The problem: Continue the transcript of the conversation with Jack Cherry about the January 2021 GTA real estate market from its last line.

Page text:
_ _ _ _
January 2021 Gta Real Estate Review with Jack Cherry

February 11, 2021

January 2021 GTA real estate review.

We sit down to talk with Jack Cherry, a Toronto real estate agent with the Cherry + Mangano team at Sage Real Estate to talk about the January 2021 GTA real estate market.

We discuss how 2021 started and what’s happening with the condo market in Toronto. Join us for the full discussion below:

Jack Cherry’s contact info:

Website: cherryandmangano.com
Facebook: @cherryandmangano
Instagram: @cherryandmangano

Don’t feel like watching? Find the full transcript below!

Chris: [00:00:00] Today, I’m joined by a very special guest and friend, Jack Cherry, a realtor with the Cherry Mangano team at Sage Real Estate. Jack, welcome. How are you?

Jack: [00:00:12] Good, good. Thanks for having me. I threw on my air pods just to match you as well,

Chris: [00:00:18] So helpful, so useful. Jack, Yesterday, Treb released the real estate numbers, and I’m finding them to be always a lot of curiosity around the numbers and what it’s actually telling us. And one thing is what the statistics are. The other thing, as you know, is what’s actually happening at the street level. And you as a realtor have a unique perspective on this. So I’m wondering what the talking points that you see out of those numbers and what you’re actually experiencing at the street level and especially with the condo market. So go ahead, tell me.

Rebound in the condo market

Jack: [00:00:59] Yeah, definitely. I mean, the free market just’s a train that can’t be stopped. So it’s a lot more interesting right now with the stats coming out to talk about the condo market, condo market. We’ve seen total GTA year over year. We’re down about 8%. But if you look strictly at the core, it was actually down 16%. Now, that that’s not a true reflection of what is currently going on, as you said, street level with the condo market, we knew the condo market would come back. We thought it would be sort of a U-shaped recovery. But we’re finding that it has bounced back a lot quicker than we anticipated. And it’s more like a V shape, very basic. One-bedroom condos all of a sudden are getting three-plus offers.
_ _ _ _
Entries supplied:
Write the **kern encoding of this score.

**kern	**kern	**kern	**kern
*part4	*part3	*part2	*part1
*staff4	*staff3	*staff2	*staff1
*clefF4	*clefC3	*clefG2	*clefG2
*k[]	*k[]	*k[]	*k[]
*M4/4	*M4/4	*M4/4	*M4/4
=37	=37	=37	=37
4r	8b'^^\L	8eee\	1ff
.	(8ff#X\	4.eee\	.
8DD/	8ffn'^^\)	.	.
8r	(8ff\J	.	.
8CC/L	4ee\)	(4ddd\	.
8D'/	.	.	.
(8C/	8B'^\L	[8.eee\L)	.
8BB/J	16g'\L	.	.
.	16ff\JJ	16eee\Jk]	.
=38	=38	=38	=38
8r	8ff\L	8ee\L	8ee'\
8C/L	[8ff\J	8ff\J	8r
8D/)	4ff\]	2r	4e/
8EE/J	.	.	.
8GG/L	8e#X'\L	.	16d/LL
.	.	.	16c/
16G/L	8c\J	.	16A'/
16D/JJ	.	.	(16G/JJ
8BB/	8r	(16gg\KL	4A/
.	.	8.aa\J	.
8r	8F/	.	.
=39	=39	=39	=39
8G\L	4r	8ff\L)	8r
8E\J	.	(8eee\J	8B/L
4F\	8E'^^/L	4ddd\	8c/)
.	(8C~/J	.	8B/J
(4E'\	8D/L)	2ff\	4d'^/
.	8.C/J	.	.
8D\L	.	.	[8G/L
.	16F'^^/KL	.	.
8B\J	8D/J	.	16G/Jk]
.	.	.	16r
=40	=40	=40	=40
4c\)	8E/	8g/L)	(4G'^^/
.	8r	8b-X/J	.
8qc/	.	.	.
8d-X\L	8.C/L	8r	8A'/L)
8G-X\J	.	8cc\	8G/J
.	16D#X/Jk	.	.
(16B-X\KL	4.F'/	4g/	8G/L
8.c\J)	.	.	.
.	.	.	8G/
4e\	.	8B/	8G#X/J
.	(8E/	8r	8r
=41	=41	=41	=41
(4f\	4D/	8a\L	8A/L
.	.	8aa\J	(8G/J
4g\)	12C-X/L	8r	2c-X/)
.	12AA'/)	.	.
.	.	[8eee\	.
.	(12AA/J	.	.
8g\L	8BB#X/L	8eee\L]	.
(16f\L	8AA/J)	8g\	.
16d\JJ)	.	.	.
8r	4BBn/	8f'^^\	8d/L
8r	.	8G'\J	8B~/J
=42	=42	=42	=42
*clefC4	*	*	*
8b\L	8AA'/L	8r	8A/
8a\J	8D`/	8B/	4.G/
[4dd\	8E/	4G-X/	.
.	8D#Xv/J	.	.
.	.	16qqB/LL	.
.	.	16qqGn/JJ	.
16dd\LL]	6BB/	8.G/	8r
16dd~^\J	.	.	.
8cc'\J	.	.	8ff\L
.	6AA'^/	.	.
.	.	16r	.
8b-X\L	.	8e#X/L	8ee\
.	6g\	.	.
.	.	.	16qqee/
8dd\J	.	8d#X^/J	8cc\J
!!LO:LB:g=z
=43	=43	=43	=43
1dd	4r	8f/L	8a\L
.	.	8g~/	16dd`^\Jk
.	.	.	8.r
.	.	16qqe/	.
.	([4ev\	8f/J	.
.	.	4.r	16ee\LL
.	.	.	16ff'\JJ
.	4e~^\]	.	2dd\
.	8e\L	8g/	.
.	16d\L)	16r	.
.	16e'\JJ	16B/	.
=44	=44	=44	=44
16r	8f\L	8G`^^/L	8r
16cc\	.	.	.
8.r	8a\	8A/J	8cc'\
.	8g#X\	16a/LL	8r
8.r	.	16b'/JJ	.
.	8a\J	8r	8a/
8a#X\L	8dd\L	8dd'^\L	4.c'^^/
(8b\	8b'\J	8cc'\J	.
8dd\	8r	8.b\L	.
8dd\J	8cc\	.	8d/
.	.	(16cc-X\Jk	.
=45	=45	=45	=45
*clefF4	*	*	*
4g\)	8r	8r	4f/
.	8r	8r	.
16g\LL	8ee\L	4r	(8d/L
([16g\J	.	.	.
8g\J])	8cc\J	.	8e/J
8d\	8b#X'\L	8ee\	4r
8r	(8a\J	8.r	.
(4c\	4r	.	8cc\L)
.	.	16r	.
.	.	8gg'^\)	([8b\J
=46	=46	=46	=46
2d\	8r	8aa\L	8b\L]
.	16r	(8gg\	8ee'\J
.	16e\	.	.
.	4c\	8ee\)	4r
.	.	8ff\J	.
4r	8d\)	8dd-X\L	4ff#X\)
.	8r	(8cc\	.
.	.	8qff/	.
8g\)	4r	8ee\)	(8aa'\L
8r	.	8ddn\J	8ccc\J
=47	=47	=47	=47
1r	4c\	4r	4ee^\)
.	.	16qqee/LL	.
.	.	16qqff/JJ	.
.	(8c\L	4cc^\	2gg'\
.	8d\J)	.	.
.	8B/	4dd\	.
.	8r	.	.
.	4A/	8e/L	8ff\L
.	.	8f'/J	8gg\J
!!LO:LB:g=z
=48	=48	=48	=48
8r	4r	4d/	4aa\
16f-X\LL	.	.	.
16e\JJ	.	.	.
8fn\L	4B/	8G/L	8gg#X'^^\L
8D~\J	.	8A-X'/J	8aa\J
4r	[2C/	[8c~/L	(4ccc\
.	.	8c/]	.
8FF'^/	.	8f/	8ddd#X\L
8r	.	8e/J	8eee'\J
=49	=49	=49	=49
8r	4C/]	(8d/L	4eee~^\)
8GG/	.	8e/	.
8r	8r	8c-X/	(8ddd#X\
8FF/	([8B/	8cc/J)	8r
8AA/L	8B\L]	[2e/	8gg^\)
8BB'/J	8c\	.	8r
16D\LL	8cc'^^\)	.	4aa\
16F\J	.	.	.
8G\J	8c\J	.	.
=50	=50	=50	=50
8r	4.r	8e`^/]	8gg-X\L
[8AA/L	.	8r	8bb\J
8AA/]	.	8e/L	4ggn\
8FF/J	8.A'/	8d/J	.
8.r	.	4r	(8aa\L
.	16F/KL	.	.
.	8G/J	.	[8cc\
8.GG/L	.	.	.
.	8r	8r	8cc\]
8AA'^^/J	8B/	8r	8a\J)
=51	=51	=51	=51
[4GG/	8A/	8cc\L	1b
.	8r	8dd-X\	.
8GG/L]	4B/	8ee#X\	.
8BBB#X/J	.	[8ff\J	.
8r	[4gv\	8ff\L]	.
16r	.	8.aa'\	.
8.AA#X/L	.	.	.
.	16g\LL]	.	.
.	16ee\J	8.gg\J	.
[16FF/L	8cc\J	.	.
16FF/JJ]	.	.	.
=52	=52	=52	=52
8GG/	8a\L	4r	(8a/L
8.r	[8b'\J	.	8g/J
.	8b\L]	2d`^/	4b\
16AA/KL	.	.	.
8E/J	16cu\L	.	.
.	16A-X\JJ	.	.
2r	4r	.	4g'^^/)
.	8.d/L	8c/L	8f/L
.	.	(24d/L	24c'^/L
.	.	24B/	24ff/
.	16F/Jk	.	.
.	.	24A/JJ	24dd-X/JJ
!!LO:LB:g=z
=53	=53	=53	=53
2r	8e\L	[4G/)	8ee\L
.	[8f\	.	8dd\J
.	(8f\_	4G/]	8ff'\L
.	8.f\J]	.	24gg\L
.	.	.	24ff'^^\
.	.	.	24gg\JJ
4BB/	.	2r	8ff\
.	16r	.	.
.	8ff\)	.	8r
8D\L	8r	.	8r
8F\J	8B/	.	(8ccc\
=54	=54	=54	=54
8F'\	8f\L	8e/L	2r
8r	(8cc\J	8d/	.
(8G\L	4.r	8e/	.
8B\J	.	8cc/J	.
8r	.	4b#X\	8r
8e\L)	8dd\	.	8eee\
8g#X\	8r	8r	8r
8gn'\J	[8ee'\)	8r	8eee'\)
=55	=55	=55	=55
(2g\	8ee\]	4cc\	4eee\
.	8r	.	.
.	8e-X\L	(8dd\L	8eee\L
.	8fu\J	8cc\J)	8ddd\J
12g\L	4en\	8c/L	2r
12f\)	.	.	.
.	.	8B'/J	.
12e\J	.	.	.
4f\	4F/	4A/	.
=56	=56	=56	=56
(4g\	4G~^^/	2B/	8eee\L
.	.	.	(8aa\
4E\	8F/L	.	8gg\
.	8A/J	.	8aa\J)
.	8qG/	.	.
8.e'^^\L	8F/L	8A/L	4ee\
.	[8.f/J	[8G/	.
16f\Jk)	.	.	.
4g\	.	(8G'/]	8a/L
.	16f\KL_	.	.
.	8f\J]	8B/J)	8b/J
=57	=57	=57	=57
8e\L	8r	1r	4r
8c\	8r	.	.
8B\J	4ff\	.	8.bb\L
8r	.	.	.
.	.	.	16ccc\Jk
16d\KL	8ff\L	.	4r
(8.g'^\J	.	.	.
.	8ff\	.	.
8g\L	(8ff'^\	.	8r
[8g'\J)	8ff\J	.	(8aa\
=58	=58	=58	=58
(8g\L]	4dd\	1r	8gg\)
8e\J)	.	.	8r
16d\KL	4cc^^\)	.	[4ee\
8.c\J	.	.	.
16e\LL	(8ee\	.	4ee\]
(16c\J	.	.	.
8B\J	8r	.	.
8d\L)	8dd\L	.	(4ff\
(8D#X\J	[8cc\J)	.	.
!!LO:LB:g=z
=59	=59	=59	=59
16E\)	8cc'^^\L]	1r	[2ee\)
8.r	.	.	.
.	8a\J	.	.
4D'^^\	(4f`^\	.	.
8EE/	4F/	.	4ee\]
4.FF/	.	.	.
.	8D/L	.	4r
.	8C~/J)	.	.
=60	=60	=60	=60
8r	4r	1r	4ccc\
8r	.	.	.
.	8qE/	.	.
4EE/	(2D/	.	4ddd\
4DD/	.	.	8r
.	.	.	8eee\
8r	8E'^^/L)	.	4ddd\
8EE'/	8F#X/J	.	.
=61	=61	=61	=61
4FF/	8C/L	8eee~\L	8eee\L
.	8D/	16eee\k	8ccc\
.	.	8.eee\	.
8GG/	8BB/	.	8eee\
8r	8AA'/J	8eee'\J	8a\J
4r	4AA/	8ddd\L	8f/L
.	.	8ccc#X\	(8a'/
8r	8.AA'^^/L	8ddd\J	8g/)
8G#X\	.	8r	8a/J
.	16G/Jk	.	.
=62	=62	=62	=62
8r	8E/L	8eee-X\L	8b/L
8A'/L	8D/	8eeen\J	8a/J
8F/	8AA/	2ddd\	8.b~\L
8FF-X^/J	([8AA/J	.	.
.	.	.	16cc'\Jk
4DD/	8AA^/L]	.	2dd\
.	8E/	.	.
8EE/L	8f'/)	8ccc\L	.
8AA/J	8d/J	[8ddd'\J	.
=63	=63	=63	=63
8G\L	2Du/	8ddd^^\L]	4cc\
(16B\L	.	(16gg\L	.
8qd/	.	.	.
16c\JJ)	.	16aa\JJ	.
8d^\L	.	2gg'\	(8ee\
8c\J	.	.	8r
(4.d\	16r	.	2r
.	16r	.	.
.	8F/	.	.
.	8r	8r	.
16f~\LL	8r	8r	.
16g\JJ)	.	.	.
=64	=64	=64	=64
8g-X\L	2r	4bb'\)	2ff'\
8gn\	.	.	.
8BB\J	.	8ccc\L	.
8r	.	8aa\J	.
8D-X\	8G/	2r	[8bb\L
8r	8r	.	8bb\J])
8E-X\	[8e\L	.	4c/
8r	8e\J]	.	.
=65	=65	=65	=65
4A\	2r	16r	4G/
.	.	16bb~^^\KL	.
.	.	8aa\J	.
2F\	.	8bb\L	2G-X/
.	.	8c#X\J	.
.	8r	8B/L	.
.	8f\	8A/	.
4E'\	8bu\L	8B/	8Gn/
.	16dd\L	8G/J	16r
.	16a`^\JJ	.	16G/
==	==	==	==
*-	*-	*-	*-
_ _ _ _
Answer below:
Chris: [00:01:51] No way.

Jack: [00:01:53] Multiple offers all across the GTA and in condos. We brought out two condos last Monday, very different areas. One was at young Summerhill, one was at St. Clair and Wharton. Both were sold firm in 48 hours, the one that Young and Summer Hill was under 600 square feet and we almost got $1350 per square foot. So no great bounce back quickly. Yes.

Chris: [00:02:21] Oh my gosh. So hold on a second. So the, the stats that have come out are saying 8% across the GTA. That’s in terms of volume of sales. Yes. We’re not talking price, we’re talking volume of sales. So volume and sales is down compared to last January for condos, which is perhaps not surprising. There have been some reports that came out for Q4 for condos showing that they were way down. It’s pricing down as well, according to the statistics that have come out, because, I mean, when you see what you just shared with us is that prices are actually accelerating in that market. So just help me understand that.

Prices are up despite a reduction in sales

Jack: [00:03:01] Yes, overall, they’re still down from pre-pandemic. But the recovery has happened and where we’re already close to, if not getting to pre-pandemic prices. And I think we’ll get there very soon. Right.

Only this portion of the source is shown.